BEGIN Text excerpt

We knew all these solids had been combined with water, but could they be taken back apart? We experimented with how to separate our mixtures. We found a wire mesh screen was only able to separate the gravel and water mixture. We then found a coffee filter in a funnel was able to separate the diatomaceous earth and water mixture but not the salt and water mixture. We learned that a salt and water mixture is a special kind of mixture called a solution. A solution is a mixture where one material dissolves in another to form a transparent mixture that cannot be separated via filtration. Students realized that the water could be removed from the salt using evaporation, and Mr. Ellingson set up a demonstration evaporation dish to leave in the window for the week.
4th grade - Mr. Calubaquib, Ms. Washington
Our first science module is called “Solid Earth”. In this module, we are trying to understand the processes responsible for changing the surface of the earth over time. In this way, we are acting as geologists, scientists who study minerals, rocks, and landforms to understand how the earth has changed and continues to change over time.
We started our studies by thinking about the structure of the earth. We did this by making a model of the earth using Playdough. Scientists use models for many reasons. Students suggested models are useful for communicating and testing ideas. We decided they were also useful since they allow us to study things too large or too small to bring into the lab.

END Text excerpt
BEGIN Data shown

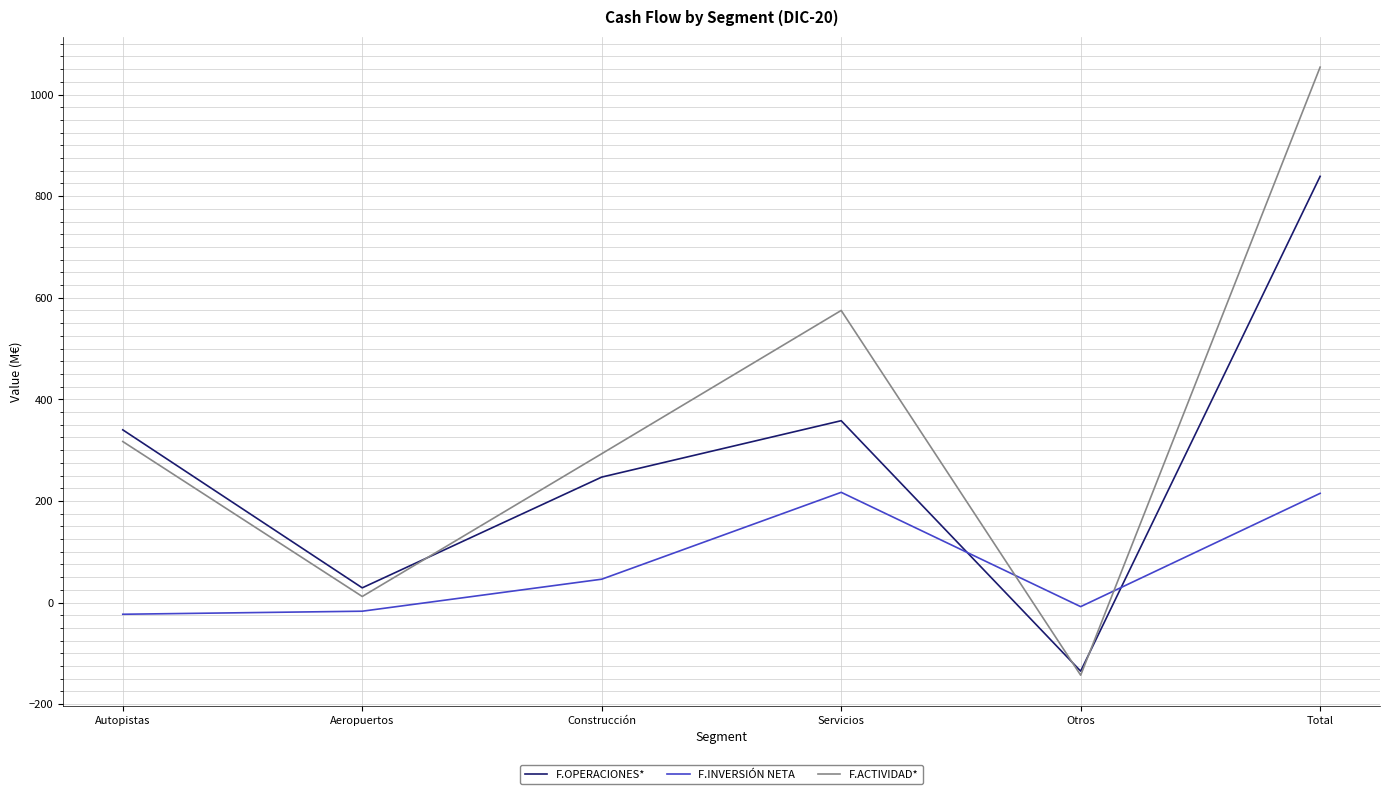

What is the difference between the maximum and second lowest values in the F.ACTIVIDAD* series?

1042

END Data shown

What the task requires:
List every solid that the science class text says was mixed with water. You won't need the material for this.

Reply to the exercise:
Gravel, diatomaceous earth, salt